"Humilhação"

Enquanto não chegamos a acordo com o autor sobre o cachet, aqui se copia uma prosa notável carregada de ironia e lucidez...


Em Lisboa, dois taxistas foram condenados por terem cobrado um preço superior ao legal aos clientes, ou seja, por terem cometido, cada um deles, um crime de especulação.

As sentenças tornaram-se notícia já que, para além das penas normalmante aplicáveis, foi imposto aos arguidos que afixassem, nos respectivos táxis, cópias das sentenças.

Para António Marinho, controverso comentador das lides judiciárias, foi uma “sanção acessória exemplar e pedagógica”. No mesmo sentido, foi a opinião de Carlos Pinto Abreu, Presidente da Comissão dos Direitos Humanos da Ordem dos Advogados.

direitos
ficou admirado com a posição assumida por estes dois causídicos defendendo uma imposição que está para além da culpa de cada um dos arguidos. A exigência de exibirem nos veículos o teor da condenação afigura-se uma forma de humilhação. As exigências de prevenção não devem sobrepor-se a uma reserva mínima de dignidade que, em cada caso, cabe ao arguido.

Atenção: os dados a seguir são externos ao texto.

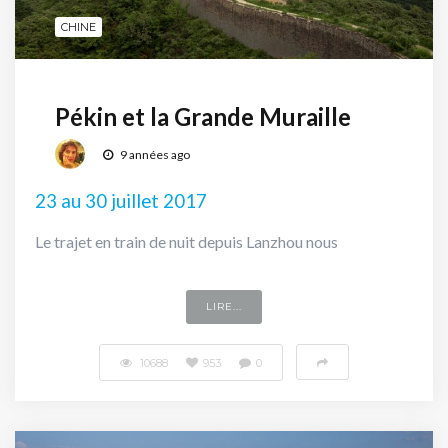
CHINE
Pékin et la Grande Muraille
9 années ago
23 au 30 juillet 2017
Le trajet en train de nuit depuis Lanzhou nous
LIRE...
10688
953
0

Sempre desconfiei das justiças exemplares. E do populismo que a elas anda associado. O que diriam esses dois causídicos se, em pena acessória, alguns pedófilos fossem obrigados a trazerem na roupa uma inscrição da qual constasse que tinham sido condenados por violação de menores? Bem, e não se quer fazer ironia, talvez dependessse do estatuto social dos arguidos.


Publicado por Manuel 00:01:00  

1 Comment:

  1. josé said...
    Não li a sentença, não conheço os fundamentos.

    Mas apetece-me contextualizar.
    Em 1984, havia grande tendência inflacionária em Portugal, na sequência das grandes aventuras colectivizantes e despesistas dos Governos de então.
    A legislação sobre infracções á economia parte desses pressupostos ( basta ler o preâmbulo da lei em que se menciona expressamente a intervenção do Estado na economia e o "combate" às "práticas especulativas" e às "práticas comerciais restritivas e seus reflexos sobre os preços".
    Escreveu-se até o seguinte:
    " Aliás, é da própria natureza desta área do direito penal atender essencialmente à reprovação das condutas em si mesmas lesivas dos valores fundamentais do ordenamento sócio-económico, só se considerando a qualidade ou condição dos autores em casos especiais ou para efeitos especiais."

    Não sei se foi este o espírito que presidiu à aplicação da sanção acessória que a lei - artº 8º - diz que "podem ser aplicadas". Porém, não estamos em época inflacionista acentuada e por isso a sanção acessória de publicidade da decisão, aplicada de modo sui generis e eventualmente desproporcionada, não terá qualquer efeito de prevenção geral, e a meu ver nem sequer especial, pois a actividade especulativa dos taxistas ficou a dever-se a um acontecimento circunstancial e restrito no tempo: o Euro que já acabou!

    Se a ideia era a prevenção geral dos outros taxistas, acho que a autuação e a condenação- que foram rápidas - seriam suficientes: os colegas taxistas ficaram a saber que se especulassem nos preços poderiam apanhar pela mesma medida.
    A publicação da sentença no táxi parece-me que não vai mais além deste objectivo e nem é essencial ou sequer proporcional, para a finalidade supostamente visada.

    E parece-me ainda mais:
    os tribunais, neste caso, quiseram associar-se à euforia do Euro e contribuir também para o civismo que se impunha socialmente e nada melhor para mostar isso do que aplicar sentenças...populistas.
    Noutra altura, se calhar, não o fariam, o que só demonstra que o recuo e a ponderação dos tribunais é um atout imprescindível á boa administração da justiça e a pressa, o voluntarismo e a ideia de ser mais uma Maria a ir com as outras do governo ou das televisões, às vezes conduz a uma justiça que não o será de todo, porque corre o risco de não ser adequada e proporcional à lesão do interesse colectivo em causa.